By Daniel Siwek

Not everyone dreams of a white Christmas, if I have to hear Bing Crosby one more time I swear I'll make Dan Aykroyd in Trading Places look like Kris Kringle in the Miracle On 34th Street. Luckily Strut Records offers a surefire way to get some mistletoe smooching this yuletide: the newly released In the Christmas Groove.

Decades before Run DMC wrapped a rap about Christmas in Hollis, the Godfather of Soul, James Brown, was urging Santa to “go straight to the ghetto!” His JB's put out several holiday classics from the 60s into the 70s, and it's those tracks that inspired Strut (the cover art plays homage to Brown's In The Jungle Groove) to seek more, and more obscure, gifts from inner city's past.

And on the first day of Christmas, my bluesman Jimmy Reed gave to me (there are twelve cuts, one for each day); “Christmas Present Blues,” a tale that has Santa coming down a Windy City chimney, where a wha wha'd harmonica solo is smoking and the electric blues is burning. The Harlem Children's Chorus couldn't relate to Irving Berlin's white-washed holiday, and on “Black Christmas” (which sounds like an early Jackson 5 + 8) they, “dream of a night where black is just as beautiful as white.” More festive and jolly, but no less telling, is the Funk Machine's “Soul Santa,” where the singer asks, “wouldn't it be revealing if Santa had kinky black hair?”

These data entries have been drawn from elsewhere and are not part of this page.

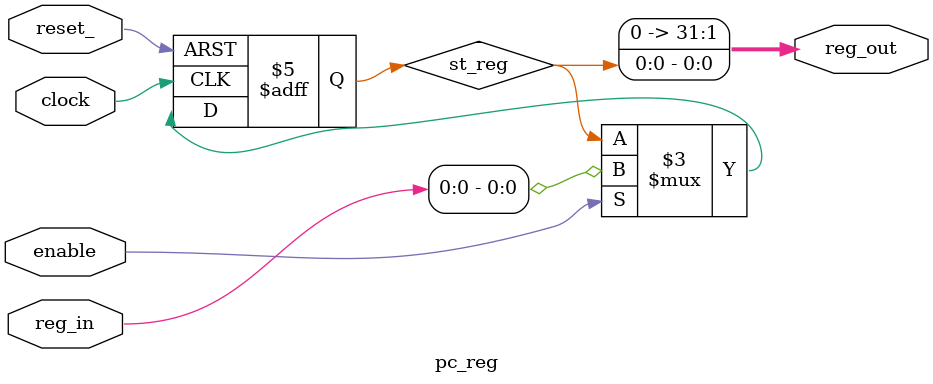
<source format=v>
`include "defines.v"

module pc_reg(reset_,
              enable,
              clock,
              reg_out,
              reg_in);
// Location of source csl unit: file name = csl_example_unit.csl line number = 391
//  Bitrange of state register port for register module pc_reg is of another type than number. No evaluation support available. Default is [0:0].
  input reset_;
  input enable;
  input clock;
  input [32 - 1:0] reg_in;
  output [32 - 1:0] reg_out;
  reg st_reg;
  assign   reg_out = st_reg;

  always @( posedge clock or negedge reset_ )  begin 
    if ( ~(reset_) )  begin 
      st_reg <= 0;
    end
    else if ( enable )  begin 
        st_reg <= reg_in;
      end
  end
  endmodule


</source>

While most of this record takes place somewhere between Stax and Motown, some moments take you to Seattle, Houston, Harlem, and even Hollywood. Capitol Records artist Sean Bonniwell (of the Music Machine) was previously in Zebra, where he wrote and produced, “Christmas Morning.” From 1969, the song soars with Afro-choral hallelujahs and a groovy bass that would have been perfect in Hair. And with more staying power than most novelty comps out there, Jimmy Jules' Philly-disco makes “The New Year” alive with the hope and optimism that comes with a clean-slate and new resolutions.